I. PROCEDURAL HISTORY

This products liability case was direct filed into the Multidistrict Litigation MDL No. 2327 proceeding in the United States District Court for the Southern District of West Virginia (the "MDL Proceeding"), In Re Ethicon, Inc. Pelvic Repair System Products Liability Litigation. Plaintiff Yolanda Rey Sotolongo ("Plaintiff") filed a Short Form Complaint ("Complaint") (DE [1]) on February 1, 2018, against Defendant Ethicon, Inc. ("Defendant" or "Ethicon") only. On June 18, 2020, this case was remanded to this Court. See (DE [56]).

Plaintiff's case is identified as "294, 2:18-cv-00242, Sotolongo v. Ethicon, Inc." as part of the Wave 11 cases in Pretrial Order # 328. See (DE [32]).

Plaintiff claims she suffered injuries from Gynemesh PS ("Gynemesh"), a pelvic mesh product for the treatment of medical conditions in the female pelvis, primarily and more specifically pelvic organ prolapse and stress urinary incontinence. Gynemesh is a product manufactured and sold by Ethicon for use in stress urinary incontinence surgery and pelvic organ prolapse. Plaintiff alleges Defendant was negligent in the design, manufacture, marketing, and sale of Gynemesh and Ethicon failed to provide doctors—and therefore patients like Plaintiff—with adequate warnings about the product's risks. As a result of Defendants’ conduct, Plaintiff alleges she was implanted with a defective device that caused injuries including pain, dyspareunia, voiding dysfunction, urinary incontinence, and urgency. Defendant denies Plaintiff's allegations and assert that Gynemesh was properly designed for surgeons, like Dr. Harvey Samowitz ("Dr. Samowitz"), who were trained in female pelvic floor repair surgeries.
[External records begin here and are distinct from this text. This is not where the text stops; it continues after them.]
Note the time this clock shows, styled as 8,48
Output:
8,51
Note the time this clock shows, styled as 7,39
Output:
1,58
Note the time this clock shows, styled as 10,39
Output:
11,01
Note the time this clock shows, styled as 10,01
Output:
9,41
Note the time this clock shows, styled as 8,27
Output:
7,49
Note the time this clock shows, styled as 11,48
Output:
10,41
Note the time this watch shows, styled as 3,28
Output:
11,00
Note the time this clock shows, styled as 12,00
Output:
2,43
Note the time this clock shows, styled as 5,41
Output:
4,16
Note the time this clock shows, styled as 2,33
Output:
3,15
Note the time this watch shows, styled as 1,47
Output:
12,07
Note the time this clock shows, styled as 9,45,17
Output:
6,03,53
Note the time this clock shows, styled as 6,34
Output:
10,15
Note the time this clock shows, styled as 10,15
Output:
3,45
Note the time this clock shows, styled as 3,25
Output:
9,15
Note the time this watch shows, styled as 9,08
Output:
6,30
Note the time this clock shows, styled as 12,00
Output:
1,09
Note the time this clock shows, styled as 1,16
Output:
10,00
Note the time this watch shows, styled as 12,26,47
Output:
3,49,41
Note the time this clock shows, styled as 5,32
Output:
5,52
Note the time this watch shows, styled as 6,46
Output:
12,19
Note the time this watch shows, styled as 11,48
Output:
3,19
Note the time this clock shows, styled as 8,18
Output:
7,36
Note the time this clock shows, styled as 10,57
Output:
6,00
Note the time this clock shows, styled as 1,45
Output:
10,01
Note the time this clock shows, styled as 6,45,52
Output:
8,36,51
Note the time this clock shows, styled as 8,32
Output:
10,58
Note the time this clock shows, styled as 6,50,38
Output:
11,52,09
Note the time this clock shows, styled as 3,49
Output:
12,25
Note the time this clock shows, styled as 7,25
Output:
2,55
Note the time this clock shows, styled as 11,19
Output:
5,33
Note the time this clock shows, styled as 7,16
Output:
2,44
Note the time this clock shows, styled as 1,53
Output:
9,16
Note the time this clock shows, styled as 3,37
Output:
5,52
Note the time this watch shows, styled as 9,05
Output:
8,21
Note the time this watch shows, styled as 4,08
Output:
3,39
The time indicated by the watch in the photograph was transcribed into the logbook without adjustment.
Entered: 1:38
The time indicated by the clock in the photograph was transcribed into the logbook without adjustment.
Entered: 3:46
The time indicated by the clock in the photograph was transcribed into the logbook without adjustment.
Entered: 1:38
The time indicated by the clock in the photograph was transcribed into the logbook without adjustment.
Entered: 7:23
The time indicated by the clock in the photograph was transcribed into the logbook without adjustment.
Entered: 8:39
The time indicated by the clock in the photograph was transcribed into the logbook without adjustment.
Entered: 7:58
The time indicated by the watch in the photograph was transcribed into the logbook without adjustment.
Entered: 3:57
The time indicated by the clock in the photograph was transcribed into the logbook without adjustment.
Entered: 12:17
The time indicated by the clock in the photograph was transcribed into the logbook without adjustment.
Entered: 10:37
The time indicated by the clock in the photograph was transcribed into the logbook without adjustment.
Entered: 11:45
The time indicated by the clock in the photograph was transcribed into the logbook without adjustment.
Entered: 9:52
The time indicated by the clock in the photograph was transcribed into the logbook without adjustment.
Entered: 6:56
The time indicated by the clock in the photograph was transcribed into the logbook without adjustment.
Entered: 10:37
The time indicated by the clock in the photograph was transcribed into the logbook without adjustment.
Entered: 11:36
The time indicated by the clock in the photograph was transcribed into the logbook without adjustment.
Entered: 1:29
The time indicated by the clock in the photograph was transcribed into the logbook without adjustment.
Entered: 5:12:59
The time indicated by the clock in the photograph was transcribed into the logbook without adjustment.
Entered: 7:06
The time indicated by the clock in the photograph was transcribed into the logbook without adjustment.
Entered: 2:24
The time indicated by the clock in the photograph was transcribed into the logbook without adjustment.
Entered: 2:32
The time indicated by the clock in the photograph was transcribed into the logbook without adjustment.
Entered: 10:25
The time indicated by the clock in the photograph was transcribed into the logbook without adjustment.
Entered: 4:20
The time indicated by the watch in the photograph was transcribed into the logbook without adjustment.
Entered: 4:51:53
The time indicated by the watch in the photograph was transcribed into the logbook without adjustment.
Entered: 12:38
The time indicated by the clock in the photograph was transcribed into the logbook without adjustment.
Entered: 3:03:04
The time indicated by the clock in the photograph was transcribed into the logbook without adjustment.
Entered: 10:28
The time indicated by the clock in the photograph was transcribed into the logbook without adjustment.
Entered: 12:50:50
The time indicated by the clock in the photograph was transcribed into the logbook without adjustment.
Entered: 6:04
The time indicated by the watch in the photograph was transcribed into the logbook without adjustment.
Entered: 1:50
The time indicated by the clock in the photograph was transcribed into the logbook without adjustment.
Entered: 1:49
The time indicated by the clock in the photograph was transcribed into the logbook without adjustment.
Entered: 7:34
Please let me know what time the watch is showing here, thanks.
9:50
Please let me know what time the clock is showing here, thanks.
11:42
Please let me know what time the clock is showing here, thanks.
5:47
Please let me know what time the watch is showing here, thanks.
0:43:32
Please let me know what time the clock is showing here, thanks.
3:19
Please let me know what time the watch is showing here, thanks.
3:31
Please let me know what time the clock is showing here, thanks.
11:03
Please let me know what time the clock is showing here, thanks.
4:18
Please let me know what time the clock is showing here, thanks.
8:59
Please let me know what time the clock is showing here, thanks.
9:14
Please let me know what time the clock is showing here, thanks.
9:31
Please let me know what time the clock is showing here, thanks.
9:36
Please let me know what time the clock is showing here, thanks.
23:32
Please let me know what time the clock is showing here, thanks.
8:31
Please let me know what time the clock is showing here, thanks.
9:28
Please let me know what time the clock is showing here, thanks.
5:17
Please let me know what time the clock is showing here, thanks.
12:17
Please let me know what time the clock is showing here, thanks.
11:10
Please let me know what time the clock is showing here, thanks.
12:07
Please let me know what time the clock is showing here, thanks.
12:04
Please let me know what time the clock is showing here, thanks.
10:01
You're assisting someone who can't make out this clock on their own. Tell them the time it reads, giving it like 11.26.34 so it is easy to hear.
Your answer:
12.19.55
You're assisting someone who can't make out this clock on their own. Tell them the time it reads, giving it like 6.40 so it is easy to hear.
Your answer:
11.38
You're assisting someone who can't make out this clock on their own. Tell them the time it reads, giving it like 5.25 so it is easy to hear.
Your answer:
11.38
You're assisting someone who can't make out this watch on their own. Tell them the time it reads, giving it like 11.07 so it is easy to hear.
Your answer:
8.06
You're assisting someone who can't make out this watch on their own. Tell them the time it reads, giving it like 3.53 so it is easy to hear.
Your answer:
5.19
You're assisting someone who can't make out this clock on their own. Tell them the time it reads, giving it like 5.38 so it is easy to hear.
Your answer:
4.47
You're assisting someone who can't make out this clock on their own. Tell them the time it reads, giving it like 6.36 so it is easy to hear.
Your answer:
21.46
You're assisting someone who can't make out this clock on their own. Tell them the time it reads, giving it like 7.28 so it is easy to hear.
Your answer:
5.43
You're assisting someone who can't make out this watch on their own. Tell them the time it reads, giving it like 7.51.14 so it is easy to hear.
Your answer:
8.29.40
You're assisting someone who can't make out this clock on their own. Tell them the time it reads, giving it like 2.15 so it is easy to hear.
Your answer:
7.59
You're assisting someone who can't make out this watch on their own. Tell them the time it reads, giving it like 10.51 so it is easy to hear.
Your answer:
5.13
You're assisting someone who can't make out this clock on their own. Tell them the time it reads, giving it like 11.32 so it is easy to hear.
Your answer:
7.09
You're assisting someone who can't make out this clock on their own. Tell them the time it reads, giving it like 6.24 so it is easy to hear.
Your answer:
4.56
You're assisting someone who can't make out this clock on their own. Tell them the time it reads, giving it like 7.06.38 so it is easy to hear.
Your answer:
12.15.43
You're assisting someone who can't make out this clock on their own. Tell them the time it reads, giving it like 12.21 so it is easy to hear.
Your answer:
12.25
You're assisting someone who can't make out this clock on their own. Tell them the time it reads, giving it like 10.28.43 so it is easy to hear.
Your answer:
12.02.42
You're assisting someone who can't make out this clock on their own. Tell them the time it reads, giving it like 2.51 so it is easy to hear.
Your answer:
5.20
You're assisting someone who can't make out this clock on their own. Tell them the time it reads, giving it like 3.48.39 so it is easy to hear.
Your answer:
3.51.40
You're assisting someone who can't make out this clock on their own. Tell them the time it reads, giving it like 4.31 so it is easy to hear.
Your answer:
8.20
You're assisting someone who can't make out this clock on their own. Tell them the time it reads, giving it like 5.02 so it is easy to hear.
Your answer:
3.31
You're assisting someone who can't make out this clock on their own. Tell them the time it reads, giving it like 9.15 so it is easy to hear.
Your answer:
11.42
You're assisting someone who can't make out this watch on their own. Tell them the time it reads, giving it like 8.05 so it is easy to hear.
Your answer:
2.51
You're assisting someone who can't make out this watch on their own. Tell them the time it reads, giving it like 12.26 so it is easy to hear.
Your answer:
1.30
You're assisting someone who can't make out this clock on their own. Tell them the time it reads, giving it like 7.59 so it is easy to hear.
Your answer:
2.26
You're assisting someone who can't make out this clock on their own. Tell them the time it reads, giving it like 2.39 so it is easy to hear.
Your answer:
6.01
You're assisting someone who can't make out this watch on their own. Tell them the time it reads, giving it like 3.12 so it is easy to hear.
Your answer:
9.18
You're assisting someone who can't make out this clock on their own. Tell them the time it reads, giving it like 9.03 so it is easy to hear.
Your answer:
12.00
Plaintiff's surgeon at Memorial Hospital West, Pembroke Pines, Florida.

In her Complaint (DE [1]), Plaintiff asserts causes of action for negligence (Count I), strict liability—manufacturing defect (Count II), strict liability—failure to warn (Count III), strict liability—defective product (Count IV), strict liability—design defect (Count V), common law fraud (Count VI), fraudulent concealment (Count VII), constructive fraud (Count VIII), negligent misrepresentation (Count IX), negligent infliction of emotional distress (Count X), breach of express warranty (Count XI), breach of implied warranty (Count XII), violation of consumer protection laws (Count XIII), gross negligence (Count XIV), unjust enrichment (Count XV), punitive damages (Count XVII), and discovery rule and tolling (Count XVIII). Plaintiff confirms she does not intend to pursue her claims in Counts II, IV, VI, VII, VIII, IX, XI, XII, XIII and XV. See (Pl. Resp. (DE [112]) at 3). Accordingly, the remaining counts at issue are Plaintiff's claims for negligence (Count I), strict liability—failure to warn (Count III), strict liability—design defect (Count V), negligent infliction of emotional distress (Count X), gross negligence (Count XIV), punitive damages (Count XVII), and discovery rule and tolling (Count XVIII).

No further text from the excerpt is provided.